── Kutipan ──

Nama MBT (main battle tank) Leopard kembali menjadi trending topic,
setelah sosok tank buatan Jerman ini menjadi bahasan dalam debat Capres
Prabowo vs Jokowi beberapa waktu lalu. Lepas dari polemik pada
perdebatan, satu yang pasti bahwa Indonesia segera akan kedatangan tank battle proven,
menjadikan Korps Kavaleri TNI AD dapat membusungkan dada serta tampil
percaya diri diantara negara-negara tetangga, setelah selama ini
tertinggal dibanding Malaysia, Singapura dan Australia yang sudah
mengoperasikan MBT lebih dulu.

───
── Cuplikan Data ──

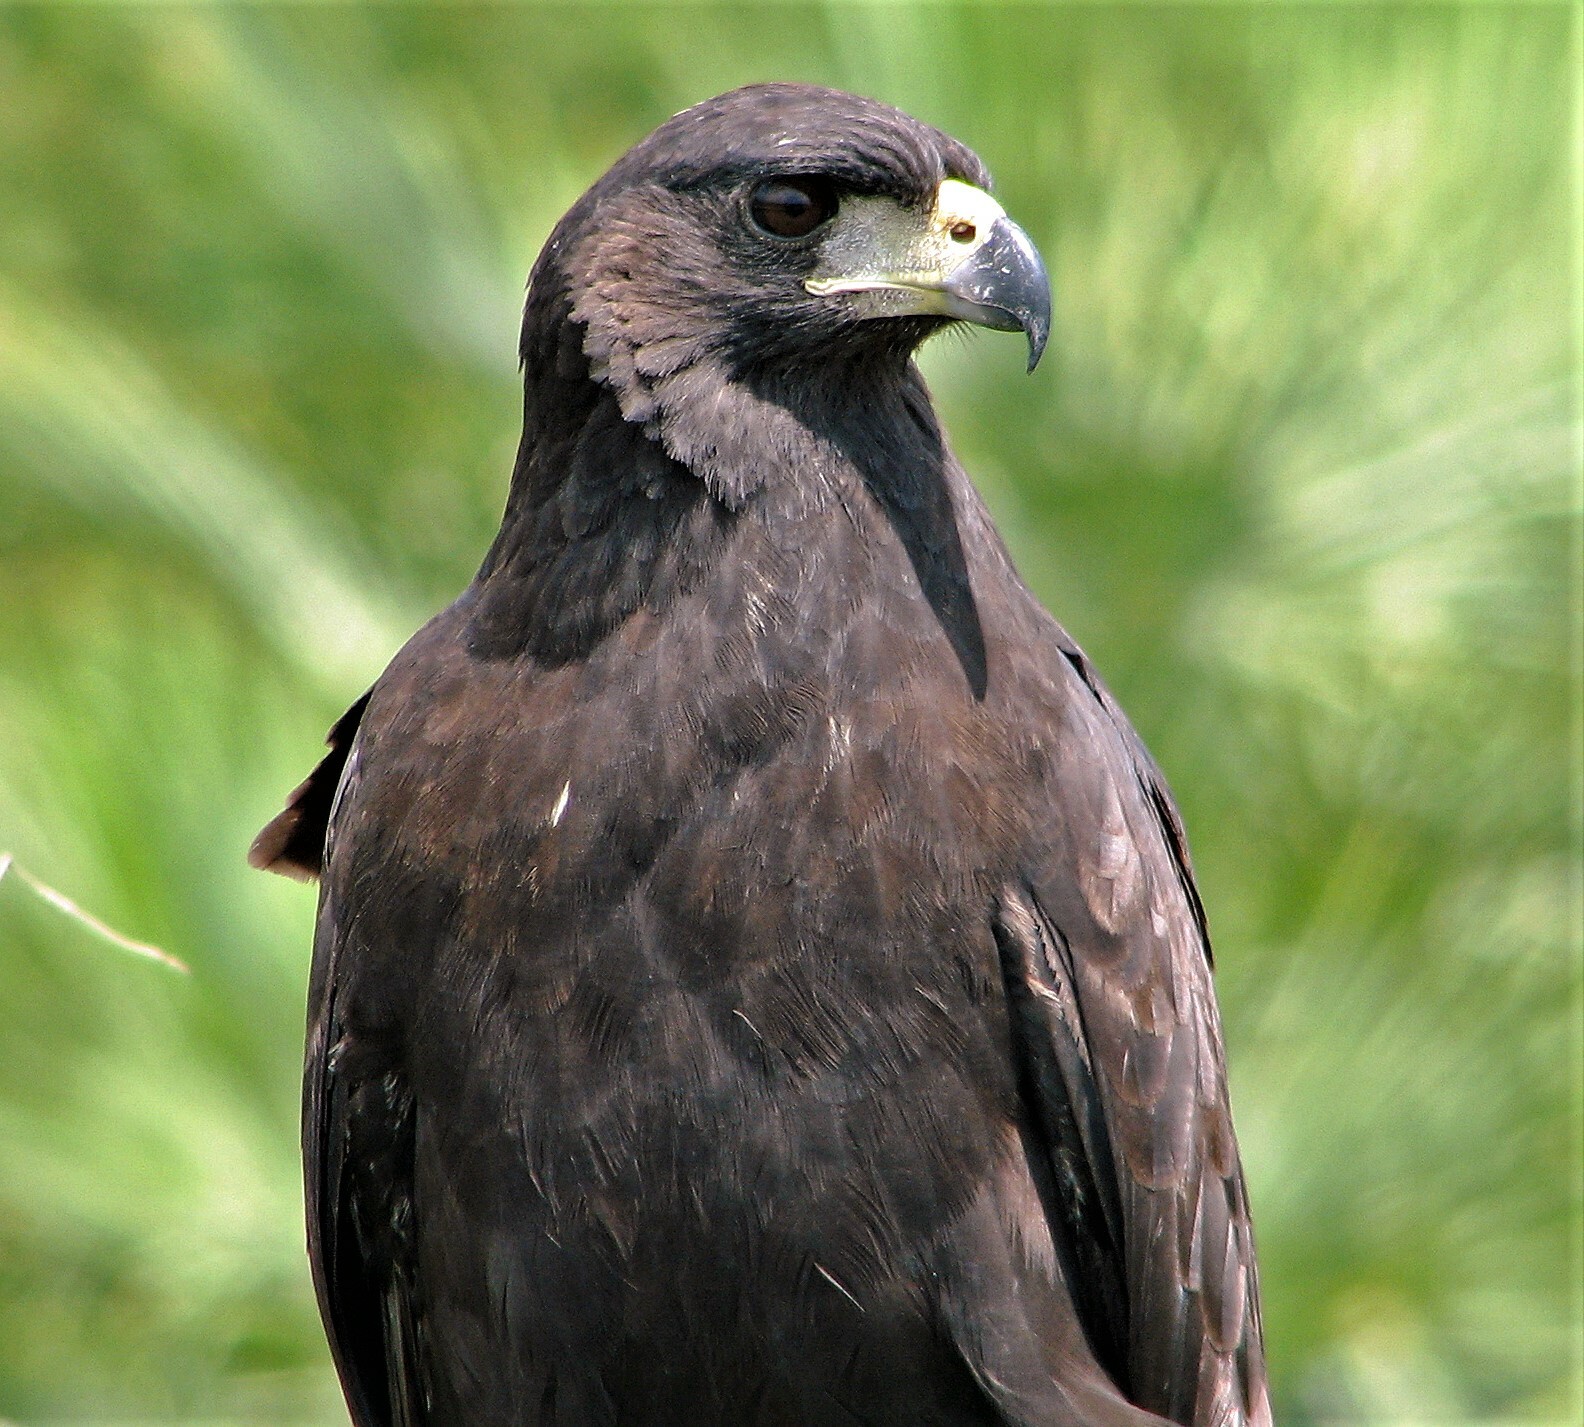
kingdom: Animalia
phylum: Chordata
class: Aves
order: Accipitriformes
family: Accipitridae
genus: Buteogallus
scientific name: Buteogallus urubitinga
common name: Great black hawk
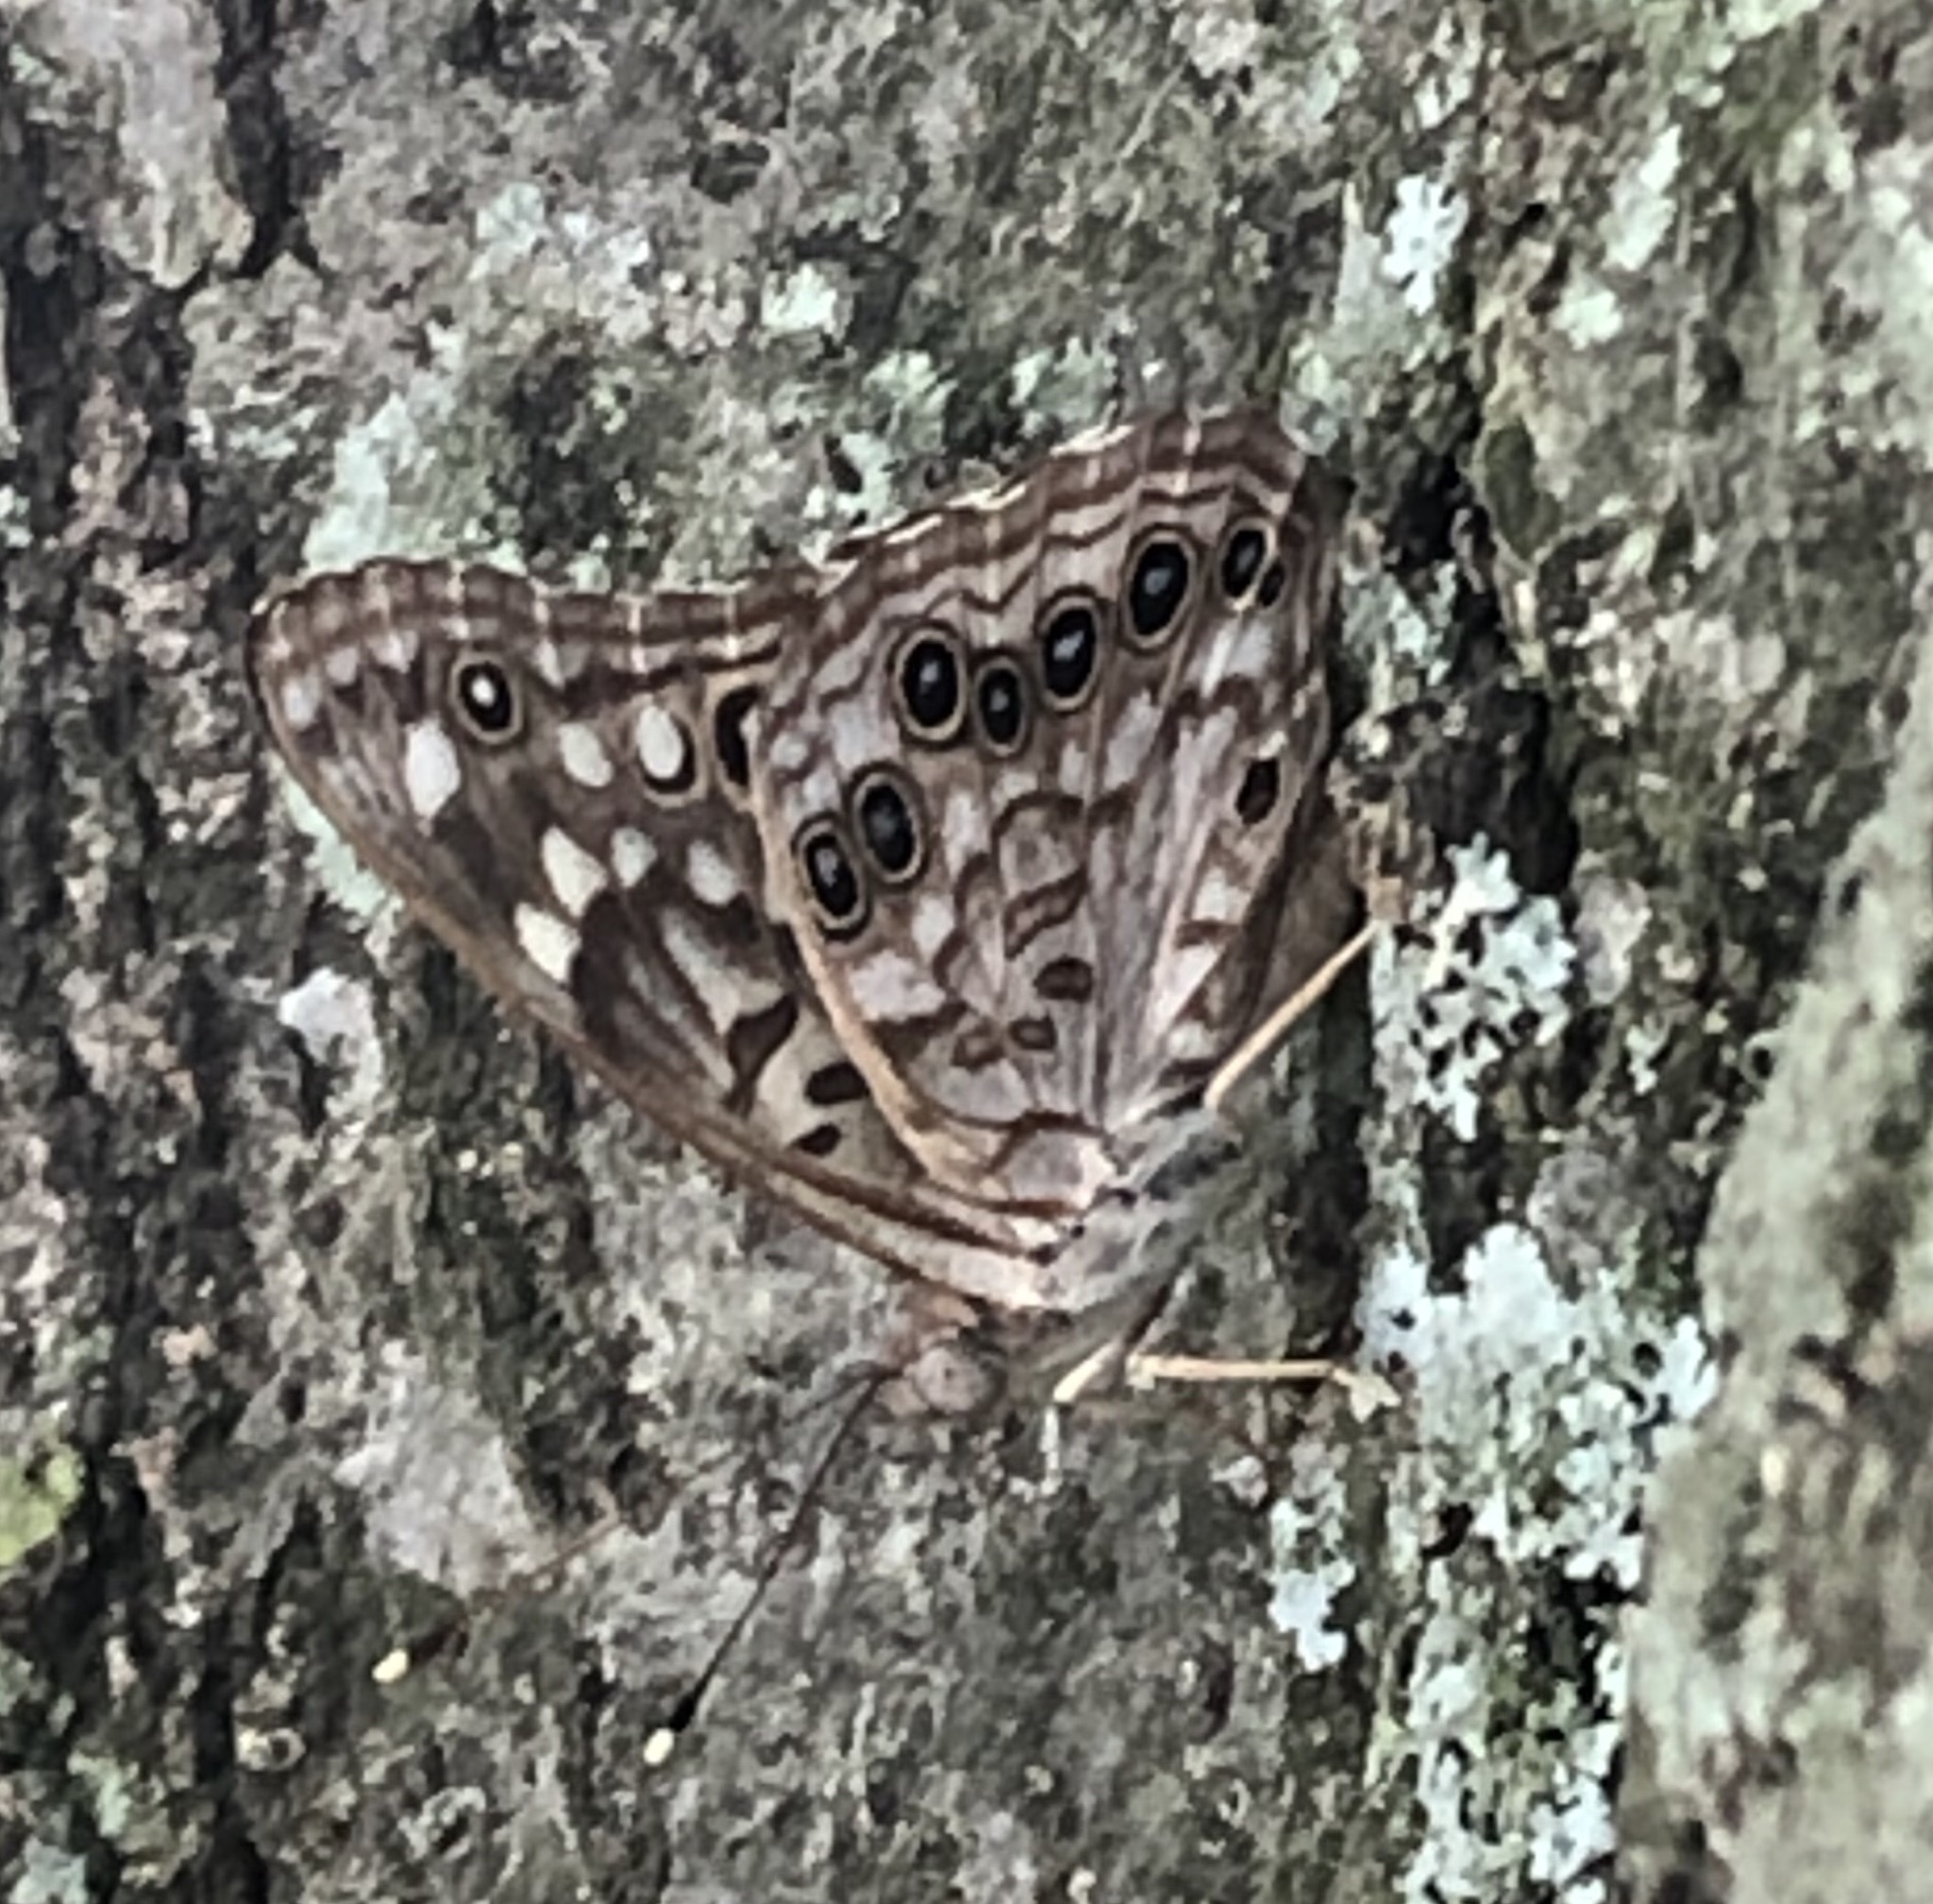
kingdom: Animalia
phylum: Arthropoda
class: Insecta
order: Lepidoptera
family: Nymphalidae
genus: Asterocampa
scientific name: Asterocampa celtis
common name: Hackberry emperor
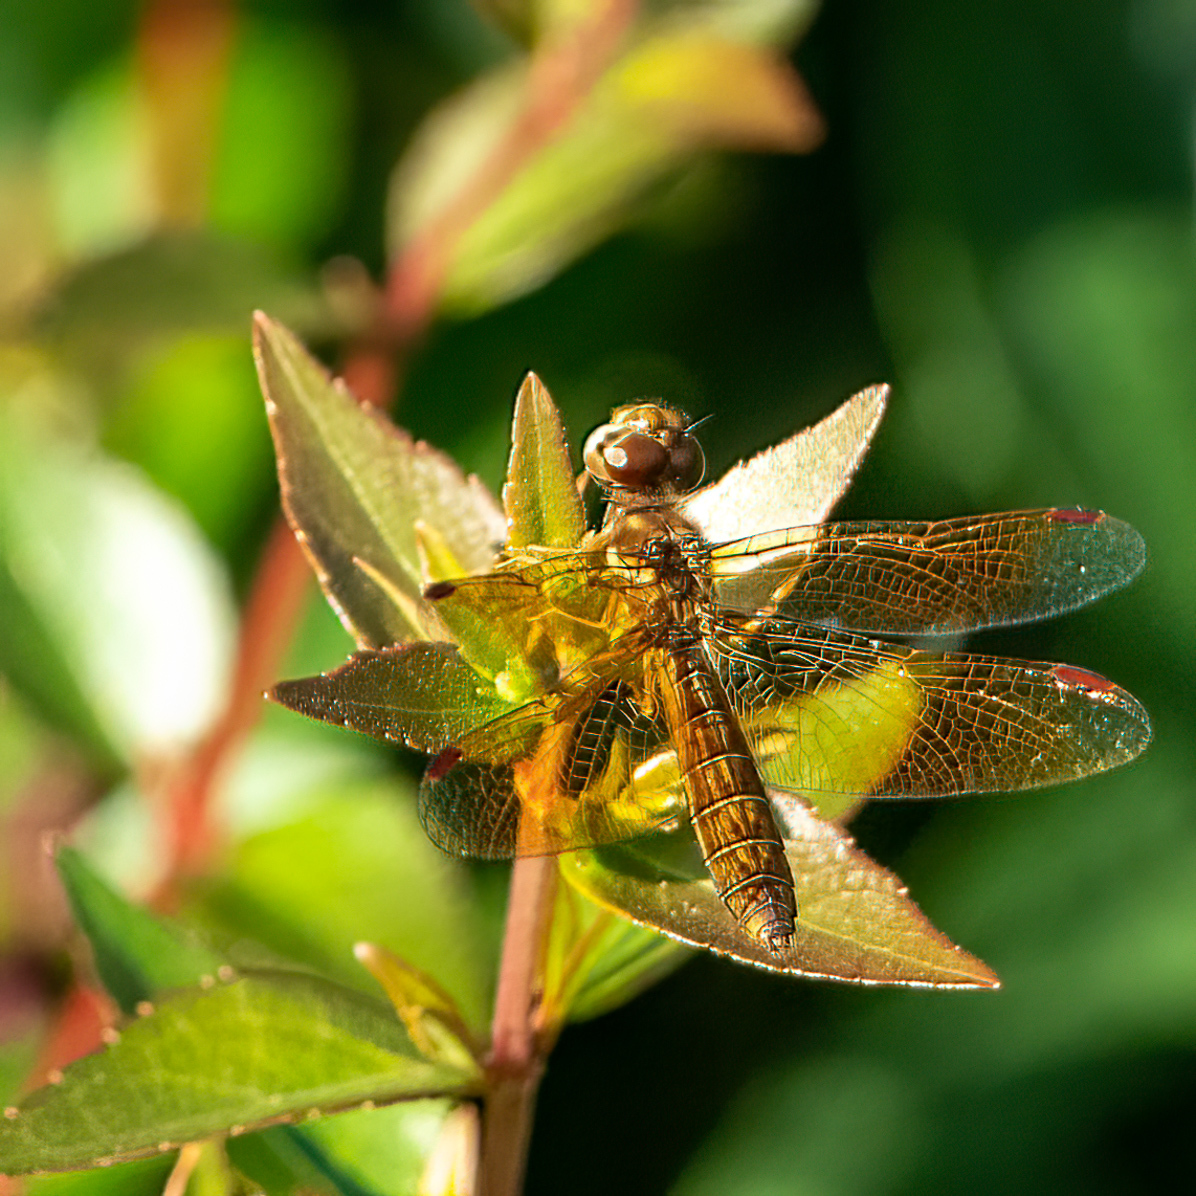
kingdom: Animalia
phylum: Arthropoda
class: Insecta
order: Odonata
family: Libellulidae
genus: Perithemis
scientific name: Perithemis tenera
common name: Eastern amberwing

───

*Ketentuan Latihan:* Ringkaslah kutipan tentang tank Leopard dalam dua kalimat. Data tersebut diambil dari sumber yang berbeda dengan kutipan.

*Jawaban Tugas:* Tank tempur utama Leopard buatan Jerman kembali ramai dibicarakan setelah menjadi bahasan dalam debat calon presiden antara Prabowo dan Jokowi. Indonesia akan segera kedatangan tank yang telah teruji dalam pertempuran, sehingga Korps Kavaleri TNI AD dapat tampil percaya diri setelah selama ini tertinggal dari Malaysia, Singapura, dan Australia yang lebih dulu mengoperasikan MBT.